I have learned over the years that you can't prove yourself by slowing down to argue your point. You run right past the haters and the trouble makers and show YOURSELF you have what it takes. Instead of giving up when someone puts me down, I breathe deep, exhale and give it another go. If I fail miserably, I may push on to something new, but I will always come back to that thing when I am strong enough to try again.
I've let certain people in my life convince me I need to do things a particular. I should have known that love cheers you on; it does not tell you that you can't or that you're not good enough. I have through many sleepless nights feeling like there was no hope. I have thought that I am a person not worthy of any success - not even worthy of love or human kindness. The truth is, tomorrow I may be fine and next week I may be a complete wreck. I may say "I'm done" only to start up again later. At least I try. At least I can say that I didn't just believe I couldn't.
Ten years ago, I was terrified to even leave my house. It took years for me to begin to trust the darkness. Sunset meant "get home quick, lock the doors and close the curtains". I think we were all that way. Even up to his death, Julian stilled checked the doors ten times a night when he wasn't away from home working. When he was away, I kept heavy furniture in front of our doors to keep out whatever might try to kick the door in.
I tell my story because I want to share it. Maybe someone needs someone like me to help them up. They certainly don't need someone to press the heel of their shoe in their back to keep them down. I have never asked for anything but human kindness. I would most definitely do the same for my fellow mankind. We should not be kicking each other when we are down. We should want to see one another succeed. We should be fearless. Unafraid to be kind, caring, concerned, loving and understanding. So what if another human being tells you their sad story.

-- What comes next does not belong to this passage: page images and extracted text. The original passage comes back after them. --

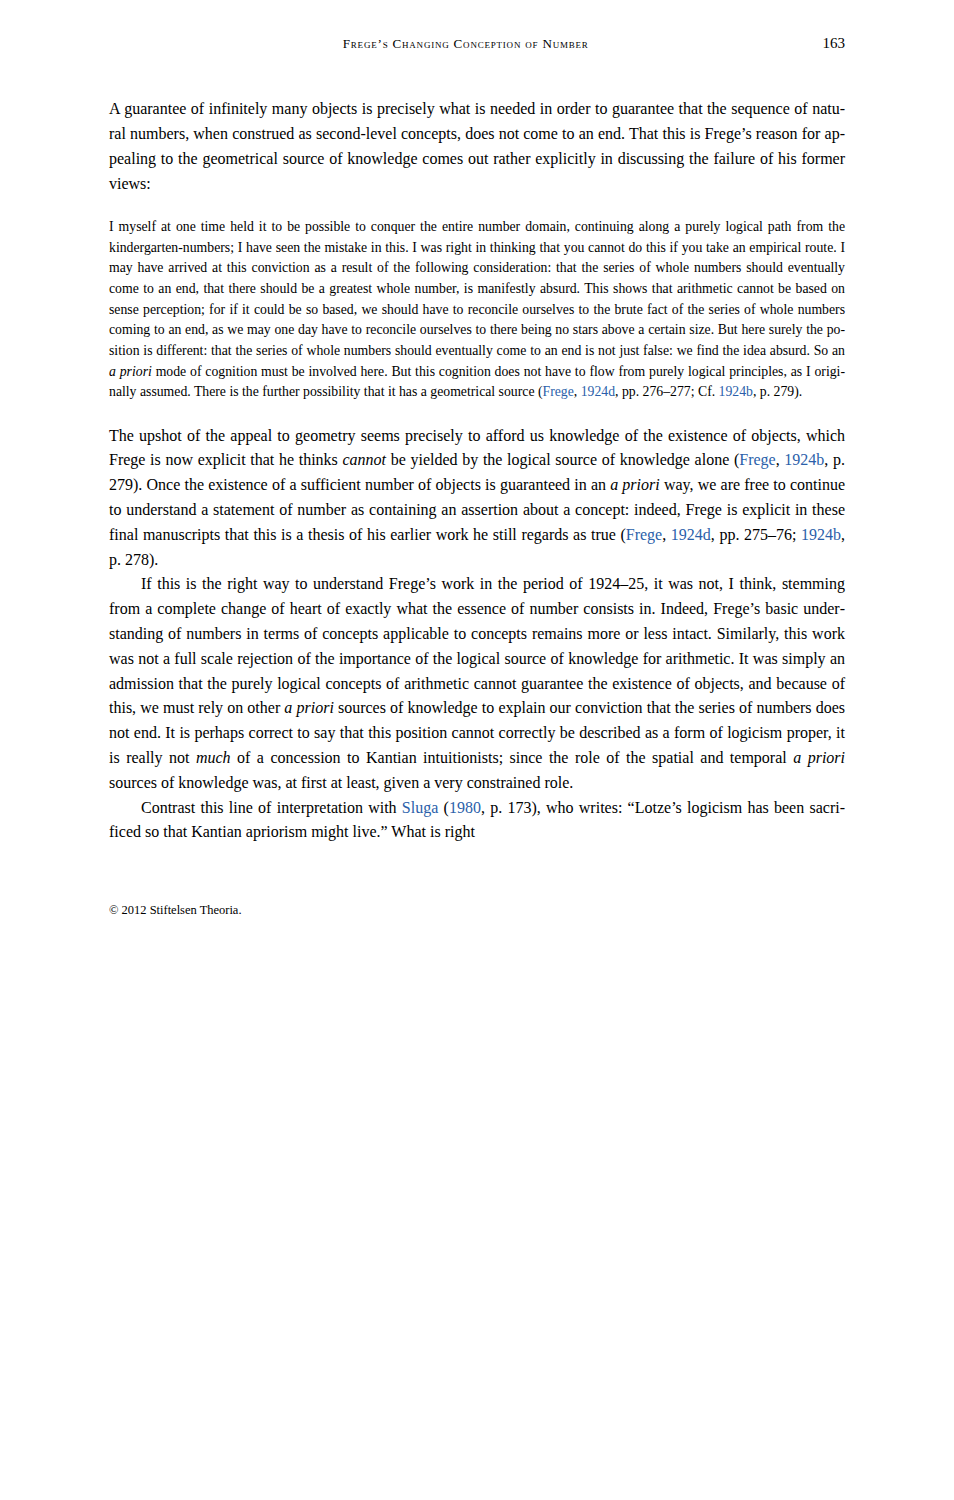Frege’s Changing Conception of Number 163
A guarantee of infinitely many objects is precisely what is needed in order to guarantee that the sequence of natural numbers, when construed as second-level concepts, does not come to an end. That this is Frege’s reason for appealing to the geometrical source of knowledge comes out rather explicitly in discussing the failure of his former views:
I myself at one time held it to be possible to conquer the entire number domain, continuing along a purely logical path from the kindergarten-numbers; I have seen the mistake in this. I was right in thinking that you cannot do this if you take an empirical route. I may have arrived at this conviction as a result of the following consideration: that the series of whole numbers should eventually come to an end, that there should be a greatest whole number, is manifestly absurd. This shows that arithmetic cannot be based on sense perception; for if it could be so based, we should have to reconcile ourselves to the brute fact of the series of whole numbers coming to an end, as we may one day have to reconcile ourselves to there being no stars above a certain size. But here surely the position is different: that the series of whole numbers should eventually come to an end is not just false: we find the idea absurd. So an a priori mode of cognition must be involved here. But this cognition does not have to flow from purely logical principles, as I originally assumed. There is the further possibility that it has a geometrical source (Frege, 1924d, pp. 276–277; Cf. 1924b, p. 279).
The upshot of the appeal to geometry seems precisely to afford us knowledge of the existence of objects, which Frege is now explicit that he thinks cannot be yielded by the logical source of knowledge alone (Frege, 1924b, p. 279). Once the existence of a sufficient number of objects is guaranteed in an a priori way, we are free to continue to understand a statement of number as containing an assertion about a concept: indeed, Frege is explicit in these final manuscripts that this is a thesis of his earlier work he still regards as true (Frege, 1924d, pp. 275–76; 1924b, p. 278).
If this is the right way to understand Frege’s work in the period of 1924–25, it was not, I think, stemming from a complete change of heart of exactly what the essence of number consists in. Indeed, Frege’s basic understanding of numbers in terms of concepts applicable to concepts remains more or less intact. Similarly, this work was not a full scale rejection of the importance of the logical source of knowledge for arithmetic. It was simply an admission that the purely logical concepts of arithmetic cannot guarantee the existence of objects, and because of this, we must rely on other a priori sources of knowledge to explain our conviction that the series of numbers does not end. It is perhaps correct to say that this position cannot correctly be described as a form of logicism proper, it is really not much of a concession to Kantian intuitionists; since the role of the spatial and temporal a priori sources of knowledge was, at first at least, given a very constrained role.
Contrast this line of interpretation with Sluga (1980, p. 173), who writes: “Lotze’s logicism has been sacrificed so that Kantian apriorism might live.” What is right
© 2012 Stiftelsen Theoria.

Does it make you feel bad to feel something for another person? What's the right reaction? I know I feel something deep within in my soul when I see human tragedy on television. Is it wrong to feel that for someone you might have a more personal connection with? It's sad really that comical insults are the norm in social situations, but compassion is not. If I tell you my story, you can feel something for me without having to do something for me. It hurts to hurt alone. It does not mean I want something more than for you to care about me. Tell me your story and I will cry with you, hold you, love you and be there for you when you need me. How sad that we have grown into such a cold world.